● **What to do**
Format every line of the rows below as a numbered list, leaving out the blank lines.

══ Supplied material

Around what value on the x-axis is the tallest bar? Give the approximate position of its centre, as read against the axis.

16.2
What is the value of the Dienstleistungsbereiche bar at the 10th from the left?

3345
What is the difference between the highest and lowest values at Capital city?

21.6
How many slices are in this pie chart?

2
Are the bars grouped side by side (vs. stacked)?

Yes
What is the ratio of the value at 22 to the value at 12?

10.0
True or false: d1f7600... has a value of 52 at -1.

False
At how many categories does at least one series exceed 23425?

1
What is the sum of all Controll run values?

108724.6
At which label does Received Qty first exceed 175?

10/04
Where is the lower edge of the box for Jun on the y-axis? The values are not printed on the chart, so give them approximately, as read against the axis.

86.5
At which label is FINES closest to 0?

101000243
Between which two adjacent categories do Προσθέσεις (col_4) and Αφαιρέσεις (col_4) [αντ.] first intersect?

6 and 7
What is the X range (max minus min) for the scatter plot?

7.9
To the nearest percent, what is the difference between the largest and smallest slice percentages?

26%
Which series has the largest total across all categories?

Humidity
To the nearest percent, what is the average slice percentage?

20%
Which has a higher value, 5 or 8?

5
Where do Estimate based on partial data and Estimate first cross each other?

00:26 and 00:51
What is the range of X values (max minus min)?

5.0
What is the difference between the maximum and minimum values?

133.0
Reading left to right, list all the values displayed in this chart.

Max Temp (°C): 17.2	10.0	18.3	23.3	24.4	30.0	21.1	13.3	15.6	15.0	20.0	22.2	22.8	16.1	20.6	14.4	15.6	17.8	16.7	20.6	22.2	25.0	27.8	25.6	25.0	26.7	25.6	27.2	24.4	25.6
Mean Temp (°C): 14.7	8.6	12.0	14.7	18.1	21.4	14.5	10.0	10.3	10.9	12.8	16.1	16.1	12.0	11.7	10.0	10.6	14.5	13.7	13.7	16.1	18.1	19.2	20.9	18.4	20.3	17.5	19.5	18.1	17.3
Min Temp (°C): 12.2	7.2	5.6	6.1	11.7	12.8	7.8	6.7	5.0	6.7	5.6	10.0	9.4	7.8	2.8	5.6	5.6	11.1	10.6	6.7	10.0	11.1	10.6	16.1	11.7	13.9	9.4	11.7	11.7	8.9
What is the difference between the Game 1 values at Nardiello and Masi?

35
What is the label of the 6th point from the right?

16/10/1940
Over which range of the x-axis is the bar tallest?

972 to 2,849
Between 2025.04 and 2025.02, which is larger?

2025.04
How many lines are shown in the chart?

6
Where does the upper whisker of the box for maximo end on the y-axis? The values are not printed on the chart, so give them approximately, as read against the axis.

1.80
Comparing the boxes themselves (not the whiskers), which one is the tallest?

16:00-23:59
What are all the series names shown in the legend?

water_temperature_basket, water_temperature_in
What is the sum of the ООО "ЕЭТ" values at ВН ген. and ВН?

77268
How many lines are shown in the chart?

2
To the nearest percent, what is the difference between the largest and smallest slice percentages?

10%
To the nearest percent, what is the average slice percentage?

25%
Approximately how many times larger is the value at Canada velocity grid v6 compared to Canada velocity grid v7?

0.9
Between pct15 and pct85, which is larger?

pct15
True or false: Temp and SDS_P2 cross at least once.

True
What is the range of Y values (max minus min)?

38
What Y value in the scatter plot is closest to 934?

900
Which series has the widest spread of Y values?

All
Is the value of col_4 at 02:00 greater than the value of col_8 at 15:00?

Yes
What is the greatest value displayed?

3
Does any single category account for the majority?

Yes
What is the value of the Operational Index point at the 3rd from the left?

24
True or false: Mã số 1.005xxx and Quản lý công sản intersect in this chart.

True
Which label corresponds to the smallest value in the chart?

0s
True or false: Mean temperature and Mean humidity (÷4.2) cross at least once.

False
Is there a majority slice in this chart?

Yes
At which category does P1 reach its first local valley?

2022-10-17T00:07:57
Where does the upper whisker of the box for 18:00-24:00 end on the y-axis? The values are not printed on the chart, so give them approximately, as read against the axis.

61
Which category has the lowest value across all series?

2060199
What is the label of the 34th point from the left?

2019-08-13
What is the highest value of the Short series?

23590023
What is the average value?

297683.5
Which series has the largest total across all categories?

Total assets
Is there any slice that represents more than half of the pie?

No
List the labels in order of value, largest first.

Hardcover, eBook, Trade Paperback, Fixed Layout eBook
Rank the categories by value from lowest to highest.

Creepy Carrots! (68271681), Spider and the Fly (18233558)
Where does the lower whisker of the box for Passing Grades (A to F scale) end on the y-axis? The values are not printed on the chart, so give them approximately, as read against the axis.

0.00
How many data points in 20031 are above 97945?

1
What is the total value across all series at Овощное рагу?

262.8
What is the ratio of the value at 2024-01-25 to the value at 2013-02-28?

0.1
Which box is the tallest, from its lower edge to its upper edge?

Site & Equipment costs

════

● **Response for this exercise**
1. Around what value on the x-axis is the tallest bar? Give the approximate position of its centre, as read against the axis.
2. 16.2
3. What is the value of the Dienstleistungsbereiche bar at the 10th from the left?
4. 3345
5. What is the difference between the highest and lowest values at Capital city?
6. 21.6
7. How many slices are in this pie chart?
8. 2
9. Are the bars grouped side by side (vs. stacked)?
10. Yes
11. What is the ratio of the value at 22 to the value at 12?
12. 10.0
13. True or false: d1f7600... has a value of 52 at -1.
14. False
15. At how many categories does at least one series exceed 23425?
16. 1
17. What is the sum of all Controll run values?
18. 108724.6
19. At which label does Received Qty first exceed 175?
20. 10/04
21. Where is the lower edge of the box for Jun on the y-axis? The values are not printed on the chart, so give them approximately, as read against the axis.
22. 86.5
23. At which label is FINES closest to 0?
24. 101000243
25. Between which two adjacent categories do Προσθέσεις (col_4) and Αφαιρέσεις (col_4) [αντ.] first intersect?
26. 6 and 7
27. What is the X range (max minus min) for the scatter plot?
28. 7.9
29. To the nearest percent, what is the difference between the largest and smallest slice percentages?
30. 26%
31. Which series has the largest total across all categories?
32. Humidity
33. To the nearest percent, what is the average slice percentage?
34. 20%
35. Which has a higher value, 5 or 8?
36. 5
37. Where do Estimate based on partial data and Estimate first cross each other?
38. 00:26 and 00:51
39. What is the range of X values (max minus min)?
40. 5.0
41. What is the difference between the maximum and minimum values?
42. 133.0
43. Reading left to right, list all the values displayed in this chart.
44. Max Temp (°C): 17.2	10.0	18.3	23.3	24.4	30.0	21.1	13.3	15.6	15.0	20.0	22.2	22.8	16.1	20.6	14.4	15.6	17.8	16.7	20.6	22.2	25.0	27.8	25.6	25.0	26.7	25.6	27.2	24.4	25.6
45. Mean Temp (°C): 14.7	8.6	12.0	14.7	18.1	21.4	14.5	10.0	10.3	10.9	12.8	16.1	16.1	12.0	11.7	10.0	10.6	14.5	13.7	13.7	16.1	18.1	19.2	20.9	18.4	20.3	17.5	19.5	18.1	17.3
46. Min Temp (°C): 12.2	7.2	5.6	6.1	11.7	12.8	7.8	6.7	5.0	6.7	5.6	10.0	9.4	7.8	2.8	5.6	5.6	11.1	10.6	6.7	10.0	11.1	10.6	16.1	11.7	13.9	9.4	11.7	11.7	8.9
47. What is the difference between the Game 1 values at Nardiello and Masi?
48. 35
49. What is the label of the 6th point from the right?
50. 16/10/1940
51. Over which range of the x-axis is the bar tallest?
52. 972 to 2,849
53. Between 2025.04 and 2025.02, which is larger?
54. 2025.04
55. How many lines are shown in the chart?
56. 6
57. Where does the upper whisker of the box for maximo end on the y-axis? The values are not printed on the chart, so give them approximately, as read against the axis.
58. 1.80
59. Comparing the boxes themselves (not the whiskers), which one is the tallest?
60. 16:00-23:59
61. What are all the series names shown in the legend?
62. water_temperature_basket, water_temperature_in
63. What is the sum of the ООО "ЕЭТ" values at ВН ген. and ВН?
64. 77268
65. How many lines are shown in the chart?
66. 2
67. To the nearest percent, what is the difference between the largest and smallest slice percentages?
68. 10%
69. To the nearest percent, what is the average slice percentage?
70. 25%
71. Approximately how many times larger is the value at Canada velocity grid v6 compared to Canada velocity grid v7?
72. 0.9
73. Between pct15 and pct85, which is larger?
74. pct15
75. True or false: Temp and SDS_P2 cross at least once.
76. True
77. What is the range of Y values (max minus min)?
78. 38
79. What Y value in the scatter plot is closest to 934?
80. 900
81. Which series has the widest spread of Y values?
82. All
83. Is the value of col_4 at 02:00 greater than the value of col_8 at 15:00?
84. Yes
85. What is the greatest value displayed?
86. 3
87. Does any single category account for the majority?
88. Yes
89. What is the value of the Operational Index point at the 3rd from the left?
90. 24
91. True or false: Mã số 1.005xxx and Quản lý công sản intersect in this chart.
92. True
93. Which label corresponds to the smallest value in the chart?
94. 0s
95. True or false: Mean temperature and Mean humidity (÷4.2) cross at least once.
96. False
97. Is there a majority slice in this chart?
98. Yes
99. At which category does P1 reach its first local valley?
100. 2022-10-17T00:07:57
101. Where does the upper whisker of the box for 18:00-24:00 end on the y-axis? The values are not printed on the chart, so give them approximately, as read against the axis.
102. 61
103. Which category has the lowest value across all series?
104. 2060199
105. What is the label of the 34th point from the left?
106. 2019-08-13
107. What is the highest value of the Short series?
108. 23590023
109. What is the average value?
110. 297683.5
111. Which series has the largest total across all categories?
112. Total assets
113. Is there any slice that represents more than half of the pie?
114. No
115. List the labels in order of value, largest first.
116. Hardcover, eBook, Trade Paperback, Fixed Layout eBook
117. Rank the categories by value from lowest to highest.
118. Creepy Carrots! (68271681), Spider and the Fly (18233558)
119. Where does the lower whisker of the box for Passing Grades (A to F scale) end on the y-axis? The values are not printed on the chart, so give them approximately, as read against the axis.
120. 0.00
121. How many data points in 20031 are above 97945?
122. 1
123. What is the total value across all series at Овощное рагу?
124. 262.8
125. What is the ratio of the value at 2024-01-25 to the value at 2013-02-28?
126. 0.1
127. Which box is the tallest, from its lower edge to its upper edge?
128. Site & Equipment costs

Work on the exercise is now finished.